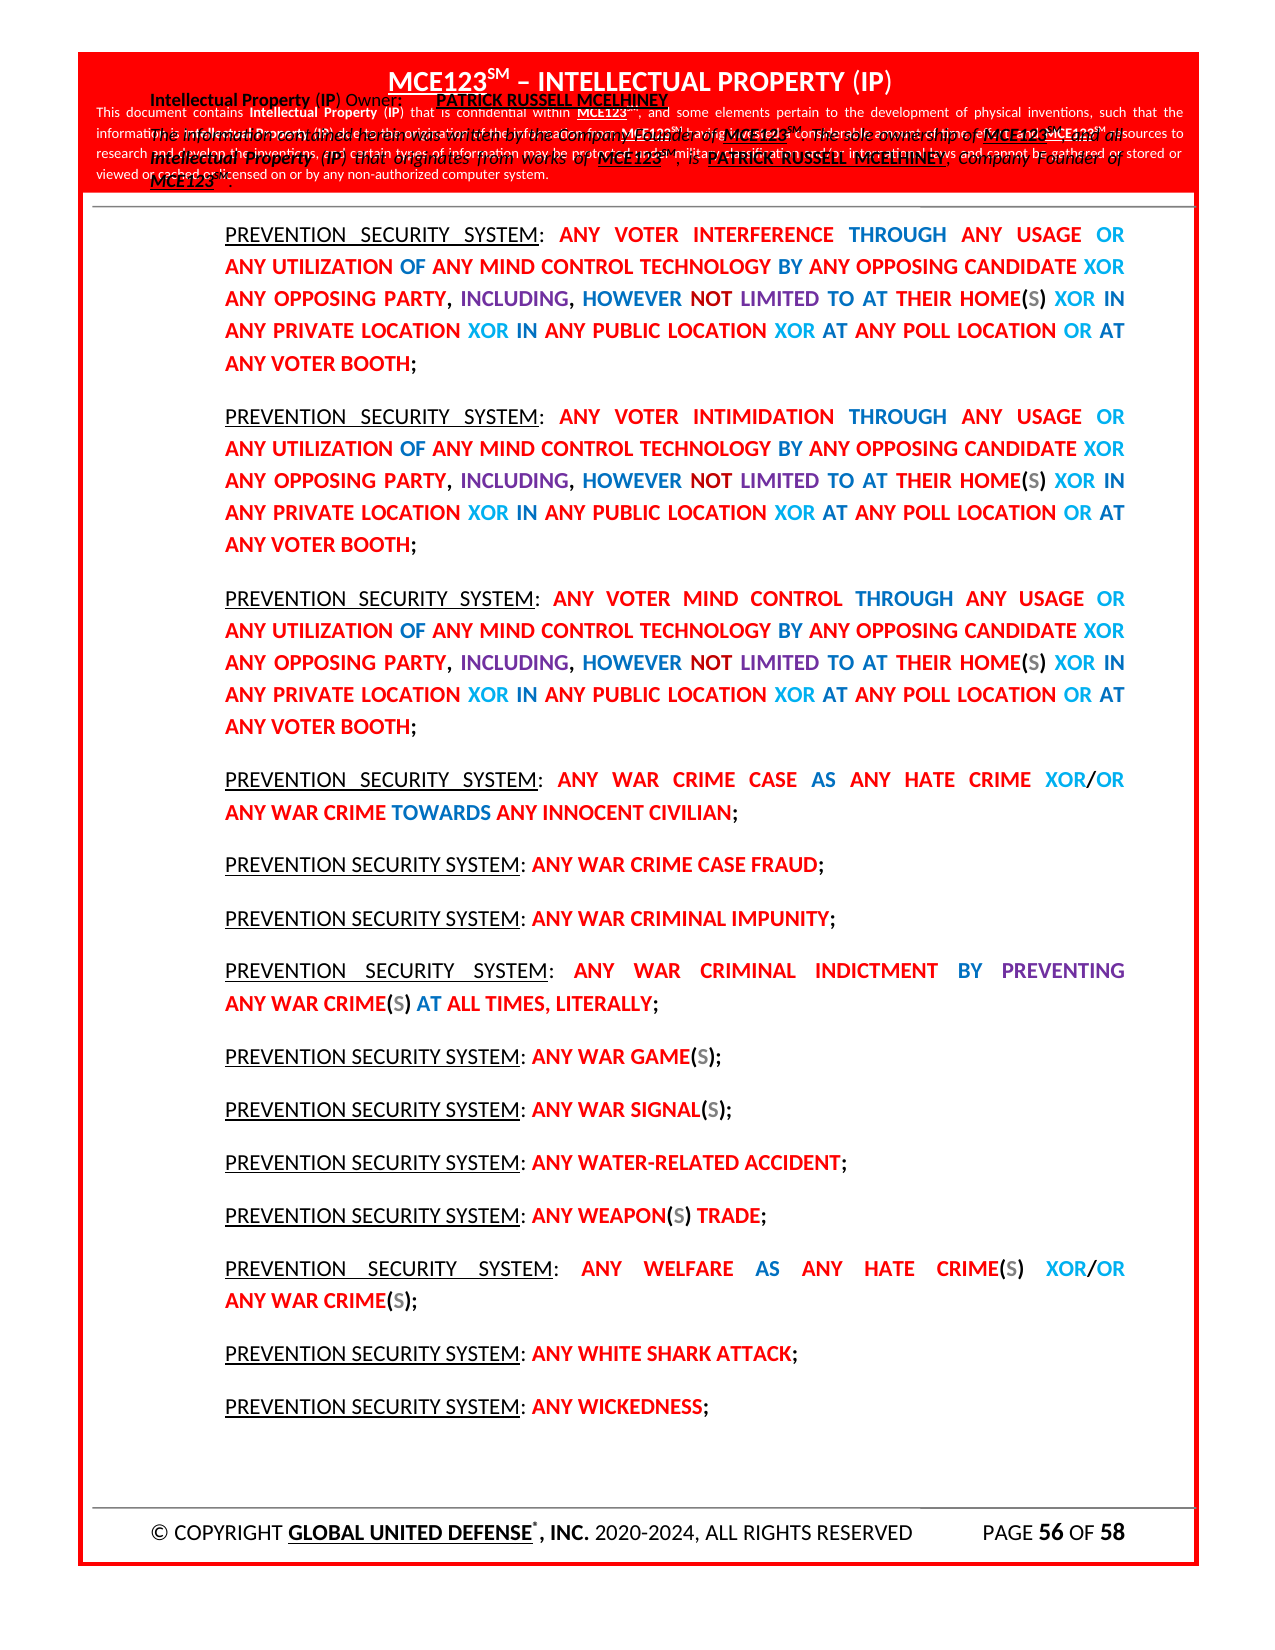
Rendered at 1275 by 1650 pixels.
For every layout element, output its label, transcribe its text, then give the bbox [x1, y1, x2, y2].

text PREVENTION SECURITY SYSTEM: ANY VOTER INTERFERENCE THROUGH ANY USAGE OR ANY UTILIZATION OF ANY MIND CONTROL TECHNOLOGY BY ANY OPPOSING CANDIDATE XOR ANY OPPOSING PARTY, INCLUDING, HOWEVER NOT LIMITED TO AT THEIR HOME(S) XOR IN ANY PRIVATE LOCATION XOR IN ANY PUBLIC LOCATION XOR AT ANY POLL LOCATION OR AT ANY VOTER BOOTH; [225, 220, 1125, 377]
text PREVENTION SECURITY SYSTEM: ANY WAR CRIME CASE AS ANY HATE CRIME XOR/OR ANY WAR CRIME TOWARDS ANY INNOCENT CIVILIAN; [225, 765, 1125, 826]
text PREVENTION SECURITY SYSTEM: ANY WAR CRIMINAL INDICTMENT BY PREVENTING ANY WAR CRIME(S) AT ALL TIMES, LITERALLY; [225, 957, 1125, 1017]
text PREVENTION SECURITY SYSTEM: ANY WAR CRIMINAL IMPUNITY; [225, 904, 1125, 932]
text PREVENTION SECURITY SYSTEM: ANY WAR SIGNAL(S); [225, 1095, 1125, 1123]
text PREVENTION SECURITY SYSTEM: ANY WAR GAME(S); [225, 1042, 1125, 1070]
text PREVENTION SECURITY SYSTEM: ANY VOTER INTIMIDATION THROUGH ANY USAGE OR ANY UTILIZATION OF ANY MIND CONTROL TECHNOLOGY BY ANY OPPOSING CANDIDATE XOR ANY OPPOSING PARTY, INCLUDING, HOWEVER NOT LIMITED TO AT THEIR HOME(S) XOR IN ANY PRIVATE LOCATION XOR IN ANY PUBLIC LOCATION XOR AT ANY POLL LOCATION OR AT ANY VOTER BOOTH; [225, 402, 1125, 559]
text PREVENTION SECURITY SYSTEM: ANY VOTER MIND CONTROL THROUGH ANY USAGE OR ANY UTILIZATION OF ANY MIND CONTROL TECHNOLOGY BY ANY OPPOSING CANDIDATE XOR ANY OPPOSING PARTY, INCLUDING, HOWEVER NOT LIMITED TO AT THEIR HOME(S) XOR IN ANY PRIVATE LOCATION XOR IN ANY PUBLIC LOCATION XOR AT ANY POLL LOCATION OR AT ANY VOTER BOOTH; [225, 584, 1125, 740]
text PREVENTION SECURITY SYSTEM: ANY WELFARE AS ANY HATE CRIME(S) XOR/OR ANY WAR CRIME(S); [225, 1254, 1125, 1314]
text PREVENTION SECURITY SYSTEM: ANY WICKEDNESS; [225, 1392, 1125, 1420]
text PREVENTION SECURITY SYSTEM: ANY WEAPON(S) TRADE; [225, 1201, 1125, 1229]
text PREVENTION SECURITY SYSTEM: ANY WAR CRIME CASE FRAUD; [225, 851, 1125, 879]
text PREVENTION SECURITY SYSTEM: ANY WHITE SHARK ATTACK; [225, 1339, 1125, 1367]
text PREVENTION SECURITY SYSTEM: ANY WATER-RELATED ACCIDENT; [225, 1148, 1125, 1176]
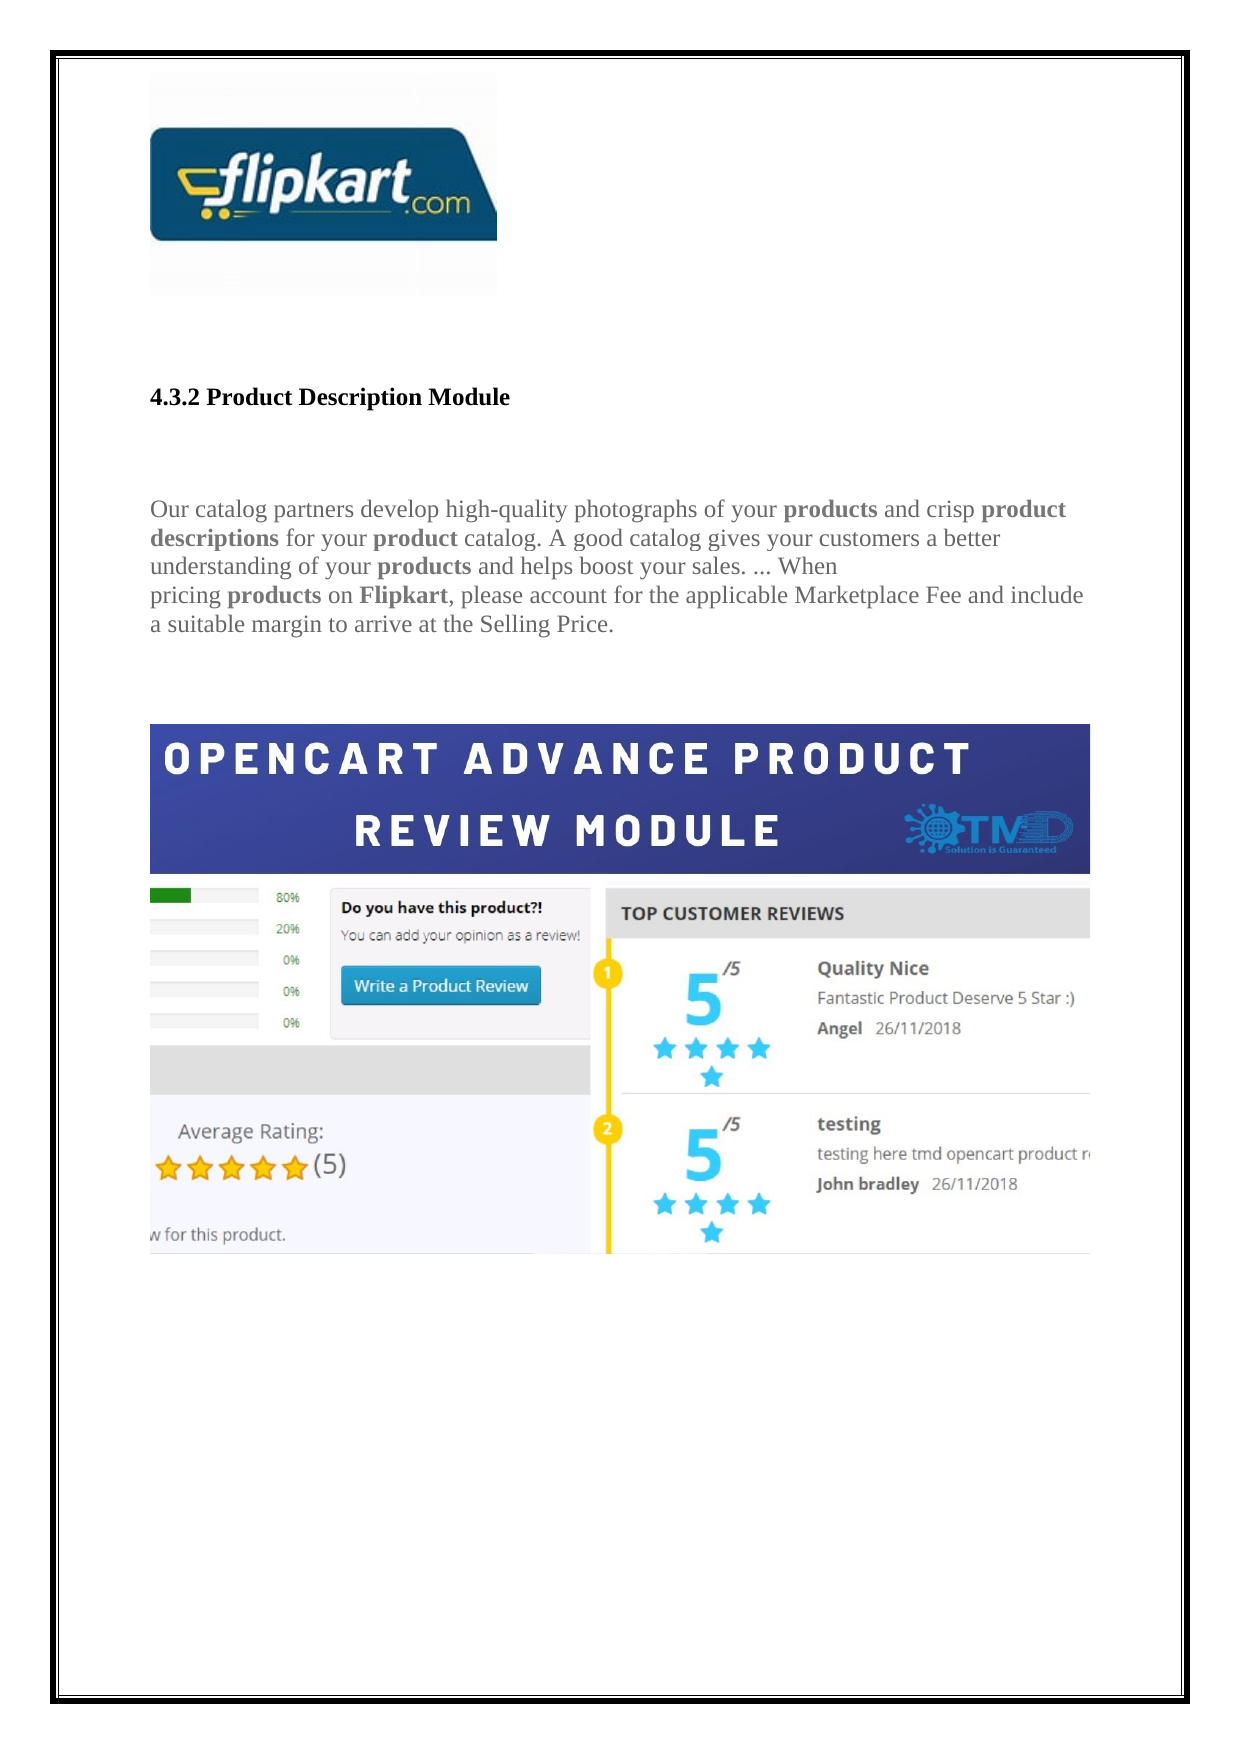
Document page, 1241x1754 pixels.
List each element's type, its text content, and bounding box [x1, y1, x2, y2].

text Our catalog partners develop high-quality photographs of your products and crisp product descriptions for your product catalog. A good catalog gives your customers a better understanding of your products and helps boost your sales. ... When pricing products on Flipkart, please account for the applicable Marketplace Fee and include a suitable margin to arrive at the Selling Price. [614, 494, 1090, 638]
picture [150, 724, 1091, 1254]
text 4.3.2 Product Description Module [150, 382, 1090, 410]
picture [150, 73, 497, 296]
---*---
* Job
Within the entries above, report how many lines contain the word "CASE"; the figure is all that is wanted.

* Solution to the problem
2